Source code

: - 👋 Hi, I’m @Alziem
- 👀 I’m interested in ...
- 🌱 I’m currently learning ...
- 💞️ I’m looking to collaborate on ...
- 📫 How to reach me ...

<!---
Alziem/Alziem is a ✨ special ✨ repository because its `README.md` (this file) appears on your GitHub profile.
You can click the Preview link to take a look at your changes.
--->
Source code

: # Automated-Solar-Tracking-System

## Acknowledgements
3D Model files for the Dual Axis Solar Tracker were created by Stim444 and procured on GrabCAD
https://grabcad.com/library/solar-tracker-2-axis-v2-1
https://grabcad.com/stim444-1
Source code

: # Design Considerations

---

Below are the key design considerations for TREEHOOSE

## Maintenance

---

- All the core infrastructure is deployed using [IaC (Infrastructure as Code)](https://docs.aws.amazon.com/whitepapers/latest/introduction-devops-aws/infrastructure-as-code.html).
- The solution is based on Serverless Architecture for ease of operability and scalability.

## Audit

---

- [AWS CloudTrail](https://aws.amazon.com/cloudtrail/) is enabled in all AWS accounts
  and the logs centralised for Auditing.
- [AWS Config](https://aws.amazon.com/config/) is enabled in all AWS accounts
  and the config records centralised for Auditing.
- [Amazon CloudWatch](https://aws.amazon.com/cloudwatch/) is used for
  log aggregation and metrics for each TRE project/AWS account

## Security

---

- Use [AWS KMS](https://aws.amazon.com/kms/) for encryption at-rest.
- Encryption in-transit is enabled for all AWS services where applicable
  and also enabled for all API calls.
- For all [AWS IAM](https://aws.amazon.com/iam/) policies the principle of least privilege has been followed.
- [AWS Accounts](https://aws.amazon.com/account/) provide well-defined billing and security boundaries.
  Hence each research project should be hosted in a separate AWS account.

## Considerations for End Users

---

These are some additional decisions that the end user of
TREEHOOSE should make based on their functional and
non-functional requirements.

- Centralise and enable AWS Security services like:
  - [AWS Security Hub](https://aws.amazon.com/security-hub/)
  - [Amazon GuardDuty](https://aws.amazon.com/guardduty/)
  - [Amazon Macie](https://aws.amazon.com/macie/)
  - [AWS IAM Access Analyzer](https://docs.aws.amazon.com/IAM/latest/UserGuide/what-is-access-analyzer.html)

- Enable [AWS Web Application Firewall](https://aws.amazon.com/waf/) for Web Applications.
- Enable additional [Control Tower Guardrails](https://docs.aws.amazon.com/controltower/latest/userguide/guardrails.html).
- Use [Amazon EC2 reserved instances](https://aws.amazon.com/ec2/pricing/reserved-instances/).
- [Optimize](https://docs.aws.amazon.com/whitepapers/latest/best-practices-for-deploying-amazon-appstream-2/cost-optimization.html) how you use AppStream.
● ● ● ●
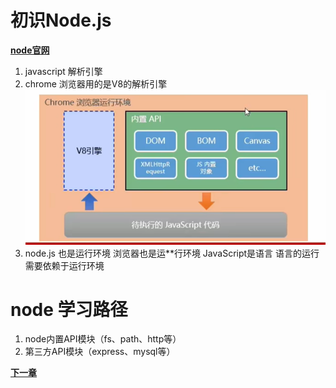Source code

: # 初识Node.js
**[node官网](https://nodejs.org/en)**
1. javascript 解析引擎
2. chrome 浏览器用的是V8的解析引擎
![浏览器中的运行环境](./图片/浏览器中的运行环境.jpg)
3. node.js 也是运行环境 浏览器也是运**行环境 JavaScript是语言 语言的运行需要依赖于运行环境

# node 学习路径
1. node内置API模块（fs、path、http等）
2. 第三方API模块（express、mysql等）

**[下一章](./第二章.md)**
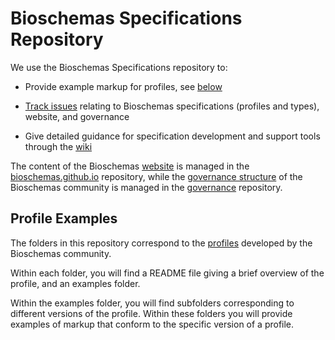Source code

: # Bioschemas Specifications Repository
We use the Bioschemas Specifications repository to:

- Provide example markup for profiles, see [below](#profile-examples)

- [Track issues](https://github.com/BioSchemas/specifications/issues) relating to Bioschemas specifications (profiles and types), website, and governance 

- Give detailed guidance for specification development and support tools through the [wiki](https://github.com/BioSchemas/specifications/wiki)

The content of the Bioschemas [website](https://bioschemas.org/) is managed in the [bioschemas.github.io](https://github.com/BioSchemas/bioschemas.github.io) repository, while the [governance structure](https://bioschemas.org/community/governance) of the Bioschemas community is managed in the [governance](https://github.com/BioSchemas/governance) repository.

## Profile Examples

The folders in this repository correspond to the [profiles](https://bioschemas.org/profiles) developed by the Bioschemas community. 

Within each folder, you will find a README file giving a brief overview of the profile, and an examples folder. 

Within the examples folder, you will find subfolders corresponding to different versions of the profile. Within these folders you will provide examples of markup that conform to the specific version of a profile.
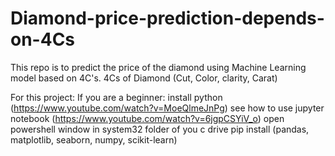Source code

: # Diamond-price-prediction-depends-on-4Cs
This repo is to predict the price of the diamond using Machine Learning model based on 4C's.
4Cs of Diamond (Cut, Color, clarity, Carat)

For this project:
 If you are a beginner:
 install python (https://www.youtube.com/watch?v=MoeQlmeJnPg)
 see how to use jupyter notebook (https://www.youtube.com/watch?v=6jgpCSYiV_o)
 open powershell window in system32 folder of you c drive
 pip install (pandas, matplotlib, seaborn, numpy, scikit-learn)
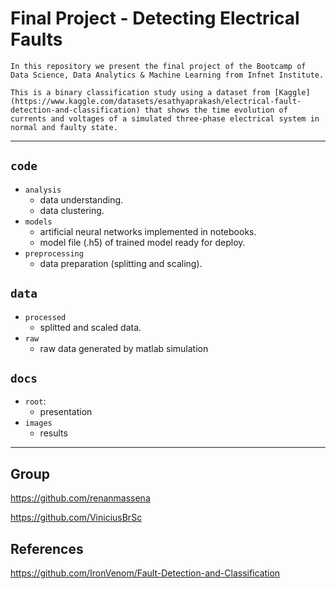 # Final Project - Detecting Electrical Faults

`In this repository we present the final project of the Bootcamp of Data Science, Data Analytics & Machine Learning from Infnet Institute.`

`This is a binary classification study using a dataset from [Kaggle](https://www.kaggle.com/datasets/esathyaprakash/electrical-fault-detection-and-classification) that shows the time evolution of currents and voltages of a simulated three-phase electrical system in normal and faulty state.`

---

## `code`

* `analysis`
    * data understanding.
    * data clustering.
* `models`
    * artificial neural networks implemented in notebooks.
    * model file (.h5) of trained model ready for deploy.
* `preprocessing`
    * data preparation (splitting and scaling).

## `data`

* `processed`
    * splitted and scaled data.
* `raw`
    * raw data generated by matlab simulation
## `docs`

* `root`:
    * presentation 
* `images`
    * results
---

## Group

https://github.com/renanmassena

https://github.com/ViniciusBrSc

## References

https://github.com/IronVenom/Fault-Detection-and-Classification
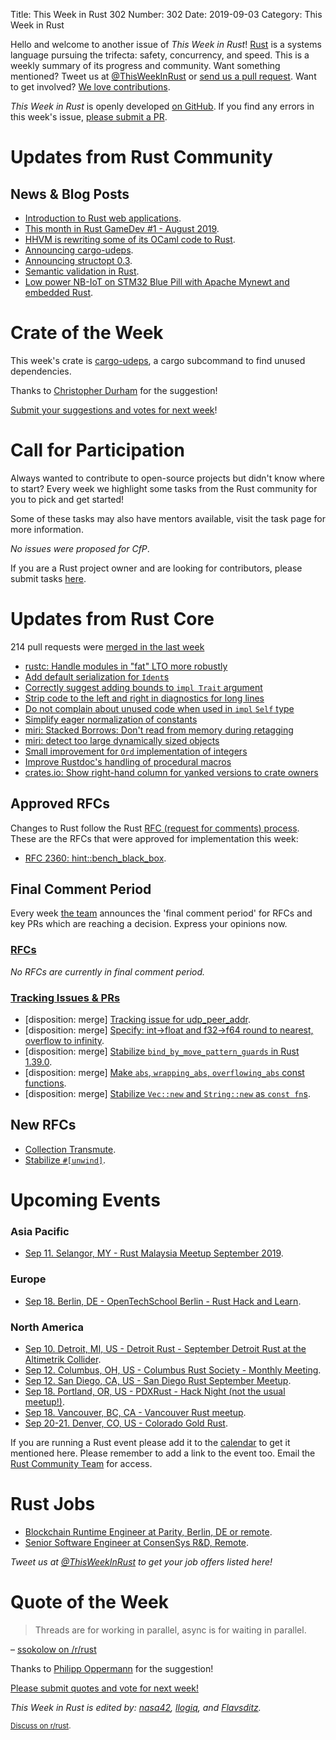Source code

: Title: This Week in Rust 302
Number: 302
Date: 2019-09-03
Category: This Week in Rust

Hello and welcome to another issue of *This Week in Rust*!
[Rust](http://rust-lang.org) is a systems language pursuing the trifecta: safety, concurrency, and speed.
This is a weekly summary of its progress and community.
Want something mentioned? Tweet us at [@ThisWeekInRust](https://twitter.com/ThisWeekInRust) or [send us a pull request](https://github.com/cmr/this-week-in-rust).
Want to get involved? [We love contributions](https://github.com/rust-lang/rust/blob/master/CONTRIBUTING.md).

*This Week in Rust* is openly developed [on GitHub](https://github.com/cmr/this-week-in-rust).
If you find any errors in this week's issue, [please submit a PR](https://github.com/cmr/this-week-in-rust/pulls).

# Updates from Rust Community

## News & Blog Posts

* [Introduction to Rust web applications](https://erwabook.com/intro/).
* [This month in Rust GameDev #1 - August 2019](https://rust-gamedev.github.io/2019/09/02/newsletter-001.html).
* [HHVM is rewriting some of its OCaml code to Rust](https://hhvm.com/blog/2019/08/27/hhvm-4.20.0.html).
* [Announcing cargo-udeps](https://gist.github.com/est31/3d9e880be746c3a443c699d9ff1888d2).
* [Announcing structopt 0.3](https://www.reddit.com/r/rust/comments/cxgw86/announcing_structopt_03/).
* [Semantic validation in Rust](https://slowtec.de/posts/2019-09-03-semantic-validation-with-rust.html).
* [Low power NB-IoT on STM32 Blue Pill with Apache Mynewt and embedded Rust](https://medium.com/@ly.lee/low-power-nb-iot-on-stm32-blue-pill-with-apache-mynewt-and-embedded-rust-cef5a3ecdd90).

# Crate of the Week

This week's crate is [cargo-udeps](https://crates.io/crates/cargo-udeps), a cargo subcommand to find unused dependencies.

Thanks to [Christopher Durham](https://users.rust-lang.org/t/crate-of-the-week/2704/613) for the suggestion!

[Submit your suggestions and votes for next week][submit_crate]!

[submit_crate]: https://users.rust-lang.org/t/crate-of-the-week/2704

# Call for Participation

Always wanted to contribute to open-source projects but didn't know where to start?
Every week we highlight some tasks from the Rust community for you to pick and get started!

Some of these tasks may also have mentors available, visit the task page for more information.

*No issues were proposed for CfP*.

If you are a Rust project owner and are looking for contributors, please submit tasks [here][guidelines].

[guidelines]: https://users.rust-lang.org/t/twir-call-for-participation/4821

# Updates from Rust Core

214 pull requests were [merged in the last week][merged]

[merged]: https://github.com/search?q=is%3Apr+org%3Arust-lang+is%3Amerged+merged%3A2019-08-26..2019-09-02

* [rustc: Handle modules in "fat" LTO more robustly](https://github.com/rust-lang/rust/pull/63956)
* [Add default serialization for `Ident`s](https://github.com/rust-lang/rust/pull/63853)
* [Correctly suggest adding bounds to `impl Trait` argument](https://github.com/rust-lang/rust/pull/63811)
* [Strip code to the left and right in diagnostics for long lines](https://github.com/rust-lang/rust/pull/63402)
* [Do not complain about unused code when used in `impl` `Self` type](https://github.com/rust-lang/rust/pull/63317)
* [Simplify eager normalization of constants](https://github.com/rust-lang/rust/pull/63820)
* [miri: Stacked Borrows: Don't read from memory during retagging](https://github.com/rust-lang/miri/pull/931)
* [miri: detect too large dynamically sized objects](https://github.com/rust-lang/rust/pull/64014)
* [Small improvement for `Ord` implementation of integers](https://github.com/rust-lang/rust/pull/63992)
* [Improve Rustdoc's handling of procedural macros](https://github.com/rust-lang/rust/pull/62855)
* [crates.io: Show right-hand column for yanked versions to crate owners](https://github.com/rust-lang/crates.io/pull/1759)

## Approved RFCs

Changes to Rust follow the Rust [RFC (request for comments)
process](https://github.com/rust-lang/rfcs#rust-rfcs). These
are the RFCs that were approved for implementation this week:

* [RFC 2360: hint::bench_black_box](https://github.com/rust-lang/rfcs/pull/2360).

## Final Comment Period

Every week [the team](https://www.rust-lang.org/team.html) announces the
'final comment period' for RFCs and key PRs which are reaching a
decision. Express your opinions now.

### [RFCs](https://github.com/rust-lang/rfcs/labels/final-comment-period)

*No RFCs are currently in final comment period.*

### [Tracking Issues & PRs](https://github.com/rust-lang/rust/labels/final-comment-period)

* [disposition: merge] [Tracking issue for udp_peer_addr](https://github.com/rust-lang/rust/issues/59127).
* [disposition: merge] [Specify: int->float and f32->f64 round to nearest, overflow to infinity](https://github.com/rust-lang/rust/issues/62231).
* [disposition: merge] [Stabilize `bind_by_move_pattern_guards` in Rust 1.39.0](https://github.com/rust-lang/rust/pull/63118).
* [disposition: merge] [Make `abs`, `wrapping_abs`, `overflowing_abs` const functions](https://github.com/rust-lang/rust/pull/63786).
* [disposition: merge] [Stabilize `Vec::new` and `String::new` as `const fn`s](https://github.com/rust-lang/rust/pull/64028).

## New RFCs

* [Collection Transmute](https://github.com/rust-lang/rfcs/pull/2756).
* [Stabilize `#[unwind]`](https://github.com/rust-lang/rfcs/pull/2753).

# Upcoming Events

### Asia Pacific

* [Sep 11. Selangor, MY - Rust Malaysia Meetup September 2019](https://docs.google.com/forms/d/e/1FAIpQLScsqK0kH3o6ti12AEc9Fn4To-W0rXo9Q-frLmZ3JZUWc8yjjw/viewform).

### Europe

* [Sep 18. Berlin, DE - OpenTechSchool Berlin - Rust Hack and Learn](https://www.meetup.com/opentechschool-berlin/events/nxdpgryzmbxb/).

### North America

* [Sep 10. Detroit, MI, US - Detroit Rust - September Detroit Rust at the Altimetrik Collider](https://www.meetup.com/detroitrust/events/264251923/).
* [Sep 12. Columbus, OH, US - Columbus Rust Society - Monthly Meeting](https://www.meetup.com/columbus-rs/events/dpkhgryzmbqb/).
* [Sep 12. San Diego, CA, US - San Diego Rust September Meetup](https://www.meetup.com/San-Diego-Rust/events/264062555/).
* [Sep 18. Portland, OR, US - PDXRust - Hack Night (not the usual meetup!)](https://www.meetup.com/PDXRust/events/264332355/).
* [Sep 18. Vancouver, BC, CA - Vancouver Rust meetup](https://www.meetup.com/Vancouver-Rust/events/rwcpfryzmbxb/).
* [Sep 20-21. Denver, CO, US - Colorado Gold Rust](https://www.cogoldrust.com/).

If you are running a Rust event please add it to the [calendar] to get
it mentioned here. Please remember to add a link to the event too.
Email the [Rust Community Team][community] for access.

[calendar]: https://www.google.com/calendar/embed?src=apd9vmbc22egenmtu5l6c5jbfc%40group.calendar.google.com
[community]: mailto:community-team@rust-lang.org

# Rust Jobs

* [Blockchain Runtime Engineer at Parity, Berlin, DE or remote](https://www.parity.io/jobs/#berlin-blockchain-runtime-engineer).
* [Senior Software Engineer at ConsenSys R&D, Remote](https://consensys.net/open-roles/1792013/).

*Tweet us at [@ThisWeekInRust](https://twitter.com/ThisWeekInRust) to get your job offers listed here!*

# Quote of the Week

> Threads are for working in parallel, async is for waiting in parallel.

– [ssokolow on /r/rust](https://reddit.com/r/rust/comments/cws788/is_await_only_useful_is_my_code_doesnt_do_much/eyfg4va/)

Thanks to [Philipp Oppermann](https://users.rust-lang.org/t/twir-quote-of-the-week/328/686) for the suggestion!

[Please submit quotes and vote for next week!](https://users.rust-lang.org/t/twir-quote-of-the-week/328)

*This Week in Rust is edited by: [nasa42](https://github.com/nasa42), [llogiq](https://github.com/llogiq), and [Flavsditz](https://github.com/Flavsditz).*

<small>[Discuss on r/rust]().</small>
● ● ● ●
■ REQUIRED WORK
What is the number of lines in the listing that include "mentioned"? Answer with that number only.

■ RESULT
2